The Nashville-based singer-songwriter’s fifth album breaks through to a spare, unvarnished, and occasionally volatile style of indie rock that feels in step with the newly sharpened edge to her lyricism.
Madi Diaz spends much of her fifth album, History of a Feeling, spent and screaming, in the throes of a breakup, ready to take up the mantle of your messiest friend. The Nashville-based songwriter is crying on the M train, kicking down her ex’s door, and refusing to let the past go. In her own words, she is “not really looking to get healthy,” and at her angriest, as on opener “Rage,”, she has no care for eloquence whatsoever: “Forgive and forget/Fuck you, fuck that.” Never mind the high road: The narrator of these songs is totaled on the low road, a smoking wreck a few miles south of the nearest pit stop.
After a handful of emotionally nondescript early records, History of a Feeling breaks through to a spare, unvarnished, and occasionally volatile style of indie rock that feels in step with the newly sharpened edge to her lyricism. Although inspired by a uniquely chaotic time in its creator’s life—the album chronicles Diaz’s breakup with a partner who also began transitioning around the same time—History of a Feeling is really a record sharply focused on the self, the ways we respond to stress and pain and the passing of time. The breakup acts more as a way for Diaz to map her own emotional landscape: the way she can be cruel and kind in the same breath, her tendency to oscillate from petulant and puerile to mature and measured, her ability to slip from romantically lovelorn to platonically devoted.
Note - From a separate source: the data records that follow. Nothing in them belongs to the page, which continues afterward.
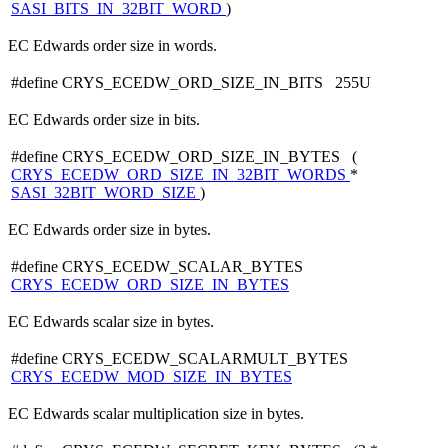
SASI_BITS_IN_32BIT_WORD
)
EC Edwards order size in words.
#define CRYS_ECEDW_ORD_SIZE_IN_BITS 255U
EC Edwards order size in bits.
#define CRYS_ECEDW_ORD_SIZE_IN_BYTES (
CRYS_ECEDW_ORD_SIZE_IN_32BIT_WORDS
*
SASI_32BIT_WORD_SIZE
)
EC Edwards order size in bytes.
#define CRYS_ECEDW_SCALAR_BYTES
CRYS_ECEDW_ORD_SIZE_IN_BYTES
EC Edwards scalar size in bytes.
#define CRYS_ECEDW_SCALARMULT_BYTES
CRYS_ECEDW_MOD_SIZE_IN_BYTES
EC Edwards scalar multiplication size in bytes.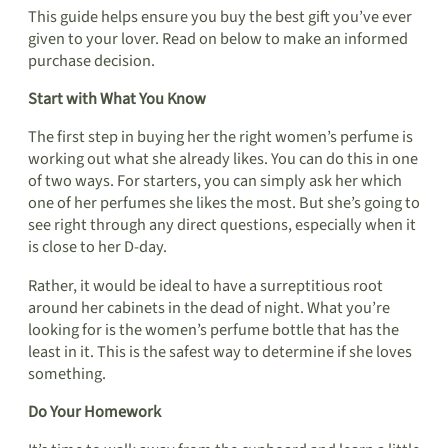
This guide helps ensure you buy the best gift you’ve ever
given to your lover. Read on below to make an informed
purchase decision.
Start with What You Know
The first step in buying her the right women’s perfume is
working out what she already likes. You can do this in one
of two ways. For starters, you can simply ask her which
one of her perfumes she likes the most. But she’s going to
see right through any direct questions, especially when it
is close to her D-day.
Rather, it would be ideal to have a surreptitious root
around her cabinets in the dead of night. What you’re
looking for is the women’s perfume bottle that has the
least in it. This is the safest way to determine if she loves
something.
Do Your Homework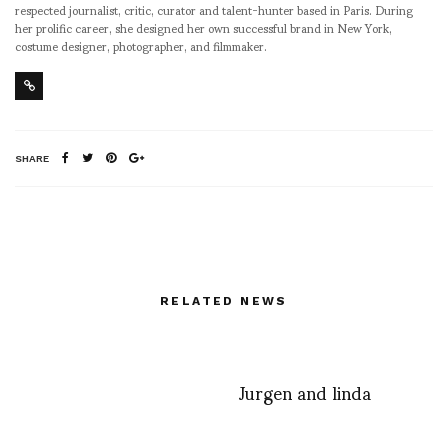
respected journalist, critic, curator and talent-hunter based in Paris. During
her prolific career, she designed her own successful brand in New York,
costume designer, photographer, and filmmaker.
SHARE
RELATED NEWS
Jurgen and linda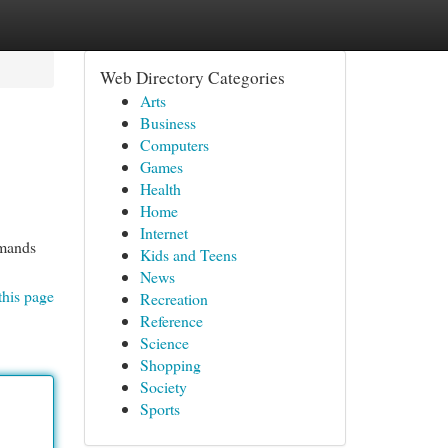
Web Directory Categories
Arts
Business
Computers
Games
Health
Home
Internet
emands
Kids and Teens
News
this page
Recreation
Reference
Science
Shopping
Society
Sports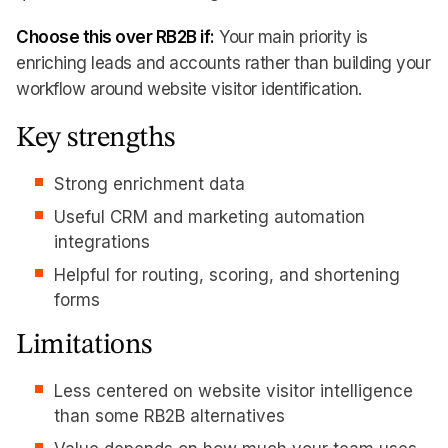
Choose this over RB2B if:
Your main priority is
enriching leads and accounts rather than building your
workflow around website visitor identification.
Key strengths
Strong enrichment data
Useful CRM and marketing automation
integrations
Helpful for routing, scoring, and shortening
forms
Limitations
Less centered on website visitor intelligence
than some RB2B alternatives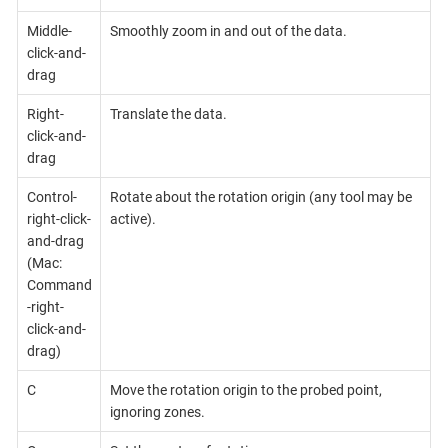
Middle-
Smoothly zoom in and out of the data.
click-and-
drag
Right-
Translate the data.
click-and-
drag
Control-
Rotate about the rotation origin (any tool may be
right-click-
active).
and-drag
(Mac:
Command
-right-
click-and-
drag)
C
Move the rotation origin to the probed point,
ignoring zones.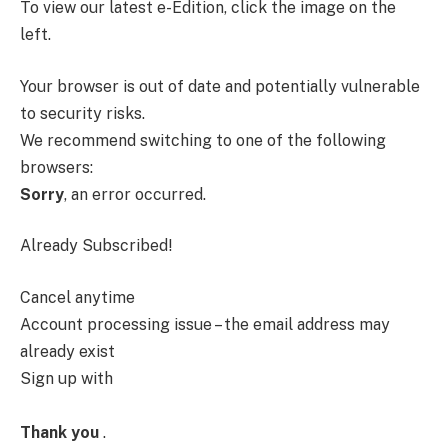
To view our latest e-Edition, click the image on the
left.
Your browser is out of date and potentially vulnerable
to security risks.
We recommend switching to one of the following
browsers:
Sorry
, an error occurred.
Already Subscribed!
Cancel anytime
Account processing issue – the email address may
already exist
Sign up with
Thank you
.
It’s the rare record that captures how visceral it can feel to work through, and truly understand, your own feelings.
After dropping out of the Berklee College of Music, Diaz spent the better part of the last 15 years in Nashville and Los Angeles, working as a writer and session musician. With credits on records by Kesha, Elle King, and Bleached, among others, Diaz has the resume of an industry lifer: The vast majority of her work, aside from her four prior solo records, has been for soundtracks and commercials, working on material used in everything from Lucifer to Love Island. But where pedigreed songwriters have a tendency to turn out solo records that are mealy, mushy, or just generally overcooked, on History of a Feeling, Diaz steps away from the conventions of hired-gun songwriting with ease.
Her songs often succeed because of how little is done to them. Every single song on History of a Feeling is driven by a strong, indelible vocal melody memorable and polished enough to sit on a far more commercial record. Rather than toning down her natural affinity for melody, Diaz and producer Andrew Sarlo (Big Thief, Bon Iver) pull everything else back. The vocal melody is often the only moving part in these songs. On “Man in Me,” Diaz’s clarion voice—a titanium box lined with velvet—takes the song to the rafters with just dissonant guitars and gently arpeggiating piano. It’s a song about trying to work through perceived deception, though it’s not played as a tearjerker because Diaz is smart enough to know that the song, and its inhabitants, deserve something more complicated.
The skeletal ballad “Woman in My Heart” doesn’t play Diaz’s high-gloss vocal melody for cheap pathos. Where a lesser artist might go for easy catharsis, Diaz lurches into a bluesy, unrelenting stomp. “Think Of Me” works within similar musical boundaries—fragmented guitar chords sit atop the cavernous thud of a bass drum—but Diaz’s delivery conjures a vastly different mood. Her words tumble out like ill-advised texts; you can practically see her typing in a fury, first slowly— “I hope you fuck her with your eyes closed/and think of me”—before letting the rest flood out as one unwieldy phrase: “I hope you fuck her with your eyes closed/Put the shame off with some benzos/Swallow the feeling while you walk home/And think of me always.” In an instant, Diaz’s vitriol is revealed as a plea, a coping mechanism to hide her own lingering feelings.
The tension between melody and arrangement on History of a Feeling occasionally recalls Feist’s last two records, Metals and Pleasure: music that reverse-engineered the outcome of pop music without using its bells and whistles, eliciting feelings from the texture and tone of a sound more than the words. Those albums, like History of a Feeling, are combustible and earthy, made all the more functional for how unprocessed and unadorned they sounded. There’s proof that these songs would work with shinier production: “Resentment,” the centerpiece of History of a Feeling, first appeared on Kesha’s 2020 record High Road. That version used tricks of the trade—gossamer synths, a belting vocal performance, occasional shifts from second-person to first-person—to create emotional weight. And yet Diaz’s version, stripped-back and relatively at ease, hits so much harder. She makes even the most immovable feelings open up with just a little time and space.